Our "usual experience" [as my zen teacher used to call it] is fraught with self limitations and fraught with all the distress and suffering that accompany those limitations.

'Experience' happens in the mind

Mind is 'experiencing'


When our mind darts from one thought to another it is actually darting from one THING-NESS to another. The flow of thoughts in our experience is overwhelmingly continuous. The flow of THINGS in our experience is overwhelmingly continuous.

But what we don't always notice is that THING-NESS is not the whole picture.

"THINGS" don't exist!

If you continue to study and meditate you are almost guaranteed of seeing this. You will notice where all this THING-NESS hides in all aspects of your experience - emotional, physical, and of coarse mental as well.

It's subtle. But it's arisen bad results are not.

We really have to stop our craziness at some point, stop our fears, stop killing ourselves with anxiety and neurotic self obsession. Your life is too precious not to. And generally speaking, the planet is too precious not to.

Buddhism uses a lot of tools to remove the limitations you put on yourself. Zen tends to approach this by dealing with your directed intellect and your perseverance. Tantra (Tibetan Vajrayana) approaches it with those to, but mostly emphasizes creativity, emotion even unpredictability.

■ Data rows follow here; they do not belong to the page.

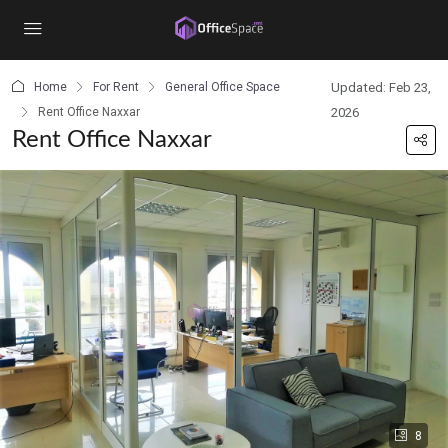
content
Home
For Rent
General Office Space
Updated: Feb 23,
Rent Office Naxxar
2026
Rent Office Naxxar
8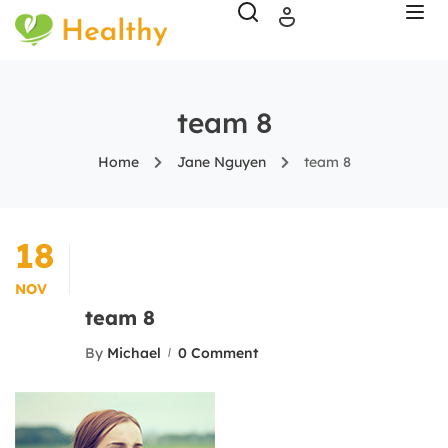
team 8
Home
Jane Nguyen
team 8
18
NOV
team 8
By
Michael
0 Comment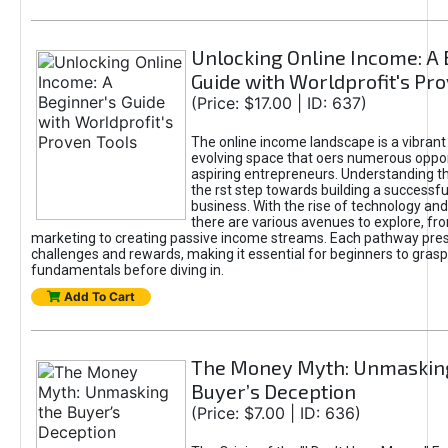
Unlocking Online Income: A 
Guide with Worldprofit's Pr
(Price: $17.00 | ID: 637)
The online income landscape is a vibrant
evolving space that oers numerous oppor
aspiring entrepreneurs. Understanding th
the rst step towards building a successfu
business. With the rise of technology and 
there are various avenues to explore, fro
marketing to creating passive income streams. Each pathway pre
challenges and rewards, making it essential for beginners to grasp
fundamentals before diving in.
Add To Cart
The Money Myth: Unmaskin
Buyer’s Deception
(Price: $7.00 | ID: 636)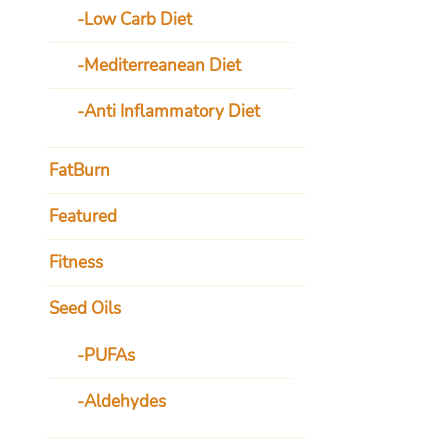
Low Carb Diet
Mediterreanean Diet
Anti Inflammatory Diet
FatBurn
Featured
Fitness
Seed Oils
PUFAs
Aldehydes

Eventually all aspects of your being have to get involved no matter what approach you take. It's serious business.

Changing ourselves in the Buddhist sense is not changing a single atom of any THING. The difference between the world of suffering (samsara) and the world of liberation (nirvana) is utterly no THING.

The difference between things is not a difference between THINGS

(there are no THINGS)

It is a difference between THING-NESS and No-THING-ness


It's all how you look at it, all HOW you experience it - it's all about your mind.

But we don't know what that means in it's true sense. We don't know what an unlimited mind is capable of. We don't really understand that all of this, all this entire experience is foremost an experience of quality not of "objects".

There is no "me" here and a "death" waiting somewhere over there.

I AM DEATH!

In fact, remove the "I" and remove the "death".

What do you have?

What do you fear?

What is there to fear?

Who is there to fear?

How many deaths have you gone through? Why do you THINK only one birth? How limiting the mind is when it thinks such thoughts! Maybe we can go beyond such limitations.

What if you didn't think of time in terms of days, weeks, months and years? What if instead you thought of time in a context of eons, millennia, ages?

What if you didn't just consider your family and friends as valuable, what if you saw all people that way, even all life?

What if you didn't just think of space/time in 3 dimensions, what if you thought of it in 5 or 6 or infinite dimensions?

If our minds were actually limited, were actually nothing more than merely 'a reactive process to environmental stimuli', then how can you explain creativity? How can you explain the self transcendence of love or compassion? How can you explain art? How can you explain our curiosity about this, our experience?

How can you explain Buddhism?

Sit right now, right here and just let it be. Thoughts are self liberated voidness.
Fear is the same.

Don't make THING-NESS and there are no THINGS to fear. Take every experience as the truth of no-THING-NESS, as PROOF of no-THING-NESS.

Or just watch you're thoughts come and go, there are no particular THINGS there. THINGS are made of every other THING which in essence is no-THING.

Sounds crazy I know, but what's really crazy? Look around you, just notice the distress, notice the pain in everyone. Begin to feel a different possibility is at hand. Begin to feel a little sympathy.

Next, just meditate some more, just let all this settle right into this present experience. You don't have to pick out anything in particular, you are not searching for some-THING [that's just more of the same].

You're just noticing the tiny perfection that is self revealing in each moment of your experience. This is what we so often overlook to our own detriment.